Thank you for reading.
Yeah all of this hate just feels unnecessary. I’m sorry that @onlinepersona@programming.dev and you are going through this.
Just for the heads up I support you guys.
Its gotten even more aggressive today, both in this community, and in other communities that I’m posting in. Its following me around.
Well I think you could do a few things.
A) Talk to your admin about harassment and ask them to look into this when they can.
B) Start posting in communities that have a higher intolerance to this kind of behaviour (I’m thinking Beehaw communities)
C) Make a post on !anticorporate@lemmy.giftedmc.com and see if you can get even more people doing it.
I’m actually thinking of adding these to my posts as well now just to see more people’s reactions. Do you know of a way to automatically add it to the end of your posts?
Edit: grammar and spelling.
I’m actually thinking of adding these to my posts as well now just to see more people’s reactions. Do you know of a way to automatically add it to the end of your posts?
Lemmy.World doesn’t have a signature field at the account level, so I copy/paste the signature in.
This is the unformatted text that I’m copying/pasting …
[~Anti~ ~Commercial-AI~ ~license~ ~(CC~ ~BY-NC-SA~ ~4.0)~](https://creativecommons.org/licenses/by-nc-sa/4.0/legalcode.en)
As far as other communities goes, they’re following me around, and using seven-day old accounts to harrass.
At the end of the day, I’m going to keep doing what I’m doing. Its just a pain in the ass to open my inbox and see crap in there, is all. Wish the admins would step up.

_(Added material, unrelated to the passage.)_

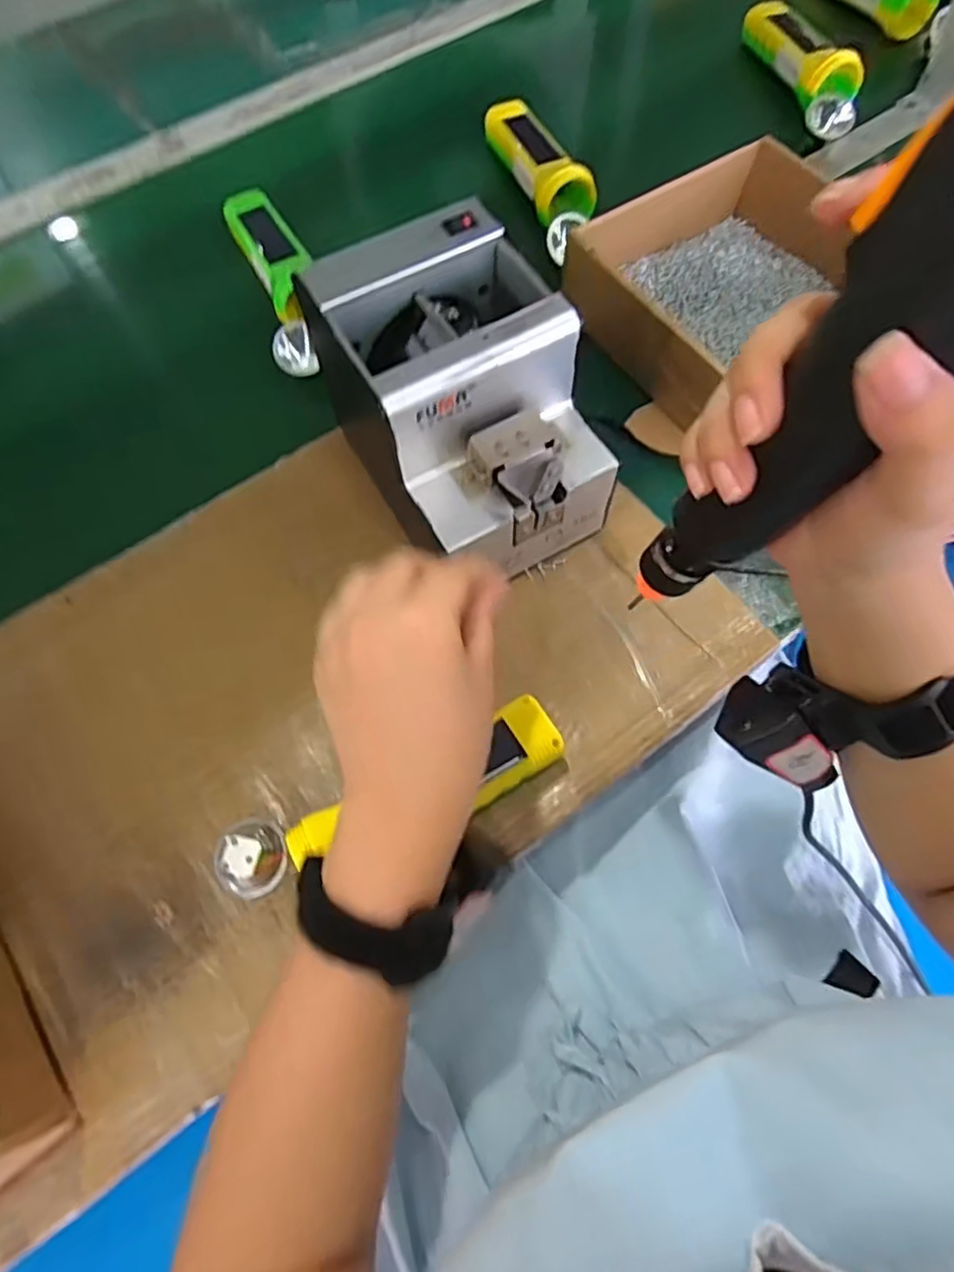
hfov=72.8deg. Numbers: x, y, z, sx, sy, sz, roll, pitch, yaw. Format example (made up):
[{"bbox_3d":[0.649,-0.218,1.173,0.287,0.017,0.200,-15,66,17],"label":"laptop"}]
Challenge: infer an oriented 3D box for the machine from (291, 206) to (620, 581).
[{"bbox_3d":[-0.004,-0.140,0.419,0.125,0.143,0.177,-28,71,-10],"label":"machine"}]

FYI I’ve found that if you download a text expander it allows you to make shortcuts for these kinds of texts making it much easier to add automatically.
Oh wait I forgot lemmy.world isn’t federated with beehaw.org anymore so you can’t use those communities. Because usually most of the kinds of comments you would be getting would be removed by now.

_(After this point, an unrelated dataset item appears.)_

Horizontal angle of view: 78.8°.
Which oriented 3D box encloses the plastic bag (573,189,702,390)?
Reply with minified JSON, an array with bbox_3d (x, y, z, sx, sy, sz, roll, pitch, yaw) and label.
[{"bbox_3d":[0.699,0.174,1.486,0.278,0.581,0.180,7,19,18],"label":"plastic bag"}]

Well you can get a second account to join beehaw communities or again just reporting and all that stuff.
But honestly I really think you should make a post on !anticorporate@lemmy.giftedmc.com getting more people to do it because this is the kind of thing that would be interesting to them.

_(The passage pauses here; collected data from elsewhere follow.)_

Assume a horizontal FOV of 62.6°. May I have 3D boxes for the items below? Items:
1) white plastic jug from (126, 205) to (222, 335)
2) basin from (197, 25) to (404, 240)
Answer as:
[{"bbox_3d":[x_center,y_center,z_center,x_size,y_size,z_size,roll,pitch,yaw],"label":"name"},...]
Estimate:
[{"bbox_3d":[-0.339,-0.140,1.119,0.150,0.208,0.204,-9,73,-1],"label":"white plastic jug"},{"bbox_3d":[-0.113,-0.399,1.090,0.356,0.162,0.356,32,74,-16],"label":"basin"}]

@onlinepersona@programming.dev and @CosmicCleric@lemmy.world should be able to give their perspectives.
@Pacrat173@lemmy.ml the license is actually a Creative Commons license for Non-Commercial uses. Creative Commons is a copyleft license that’s “free to use with some restrictions”. Mostly used in art, literature, audio, and film, for my part I’m using it to license my comments. Anybody can cite with attribution, but commercial use is forbidden by the license.
The why: I just don’t like non-opensource commercial ventures. Google, Microsoft, Oracle, Facebook, Apple, and so on are harmful in many ways.
Enforcement and legality: Microsoft’s Github CoPilot (a large language model / “AI”) was trained on copyrighted text source code. A few licenses clearly state that derivatives should also be opensource, which CoPilot is not. So there is a big lawsuit against it. Many artists, non-programmer authors, musicians, and others are also unhappy that AI was trained on their copyrighted works and have sued for damages.
Until these cases make it out of court, it will not be clear if adding a license to comments could even jeopardize commercial AI vendors.Seriously what is up with people and the downvotes on this. It is just a link guys.
A lot of this hate feels a bit manufactured because I can’t honestly think of a good reason why so many would be so against this.